Israel has etched out a series of off-limit buffer zones along its land and sea borders with the narrow strip (40 kilometers long and 12 kilometers wide). Fishers can only go out three miles from the coast. On land, anyone setting foot in the mile-wide buffer zone risks being shot.

In Gaza, Neish gave talks at schools and showed the film shot on the Mavi. He also worked side-by-side with local farmers, harvesting peas and strawberries in fields no more than a kilometer from an Israeli military border post.

While he enjoyed meeting other local activists and volunteers from all over the world, one of the most interesting moments for Neish was meeting the only woman fisher in Gaza. One day walking on the beach, Neish noticed the modestly dressed 18-year-old mending her net. Through an interpreter he told her that as a kid in Canada, he’d often watch his dad mending the fishing net with a netting needle just like the one she was using. The young woman, Madeleine Kulab, explained that her father wasn’t able to fish anymore, and that she and her brothers now do the fishing for the family.

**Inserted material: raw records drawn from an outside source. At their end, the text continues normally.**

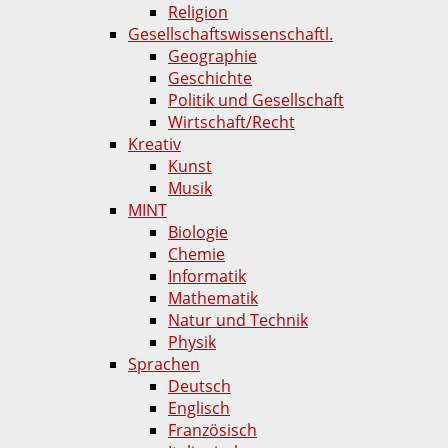
Religion
Gesellschaftswissenschaftl.
Geographie
Geschichte
Politik und Gesellschaft
Wirtschaft/Recht
Kreativ
Kunst
Musik
MINT
Biologie
Chemie
Informatik
Mathematik
Natur und Technik
Physik
Sprachen
Deutsch
Englisch
Französisch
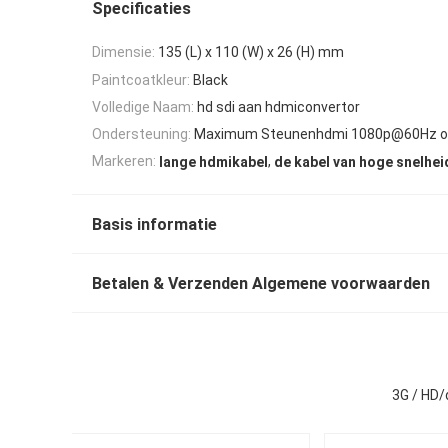
Specificaties
Dimensie:
135 (L) x 110 (W) x 26 (H) mm
Paintcoatkleur:
Black
Volledige Naam:
hd sdi aan hdmiconvertor
Ondersteuning:
Maximum Steunenhdmi 1080p@60Hz o
,
Markeren:
lange hdmikabel
de kabel van hoge snelhe
Basis informatie
Betalen & Verzenden Algemene voorwaarden
3G / HD/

She invited him to come out fishing with her. Neish is looking forward to his next visit so that he can accept her invitation.

**

Looking back, Neish reflects on his most rewarding activist moments. He remembers accompanying the indigenous Mayan activist Rigoberta Menchu in Guatemala. Without foreign accompaniment, Neish says, Menchu might have become one of the ‘disappeared’. She might not have been around to receive her Nobel Prize for Peace in 1992. And being in the right place at the right time on the Mavi Marmara, standing in solidarity with the Muslim who defied the Israeli commando, is another experience he cherishes.

Neish eschews the accolades, but says “if you do good things there’s always somebody that’s going to praise what you do.”

Kevin Neish, like thousands of human rights activists around the world, walks in the footsteps of Mahatma Gandhi and Martin Luther King, Jr. King said that the believer in nonviolence knows that in his struggle for justice he has cosmic companionship. I doubt if even cosmic companionship could possibly make up for losing Georgina. But I have a feeling that, for Neish, at least for the time being, it might be the next best thing.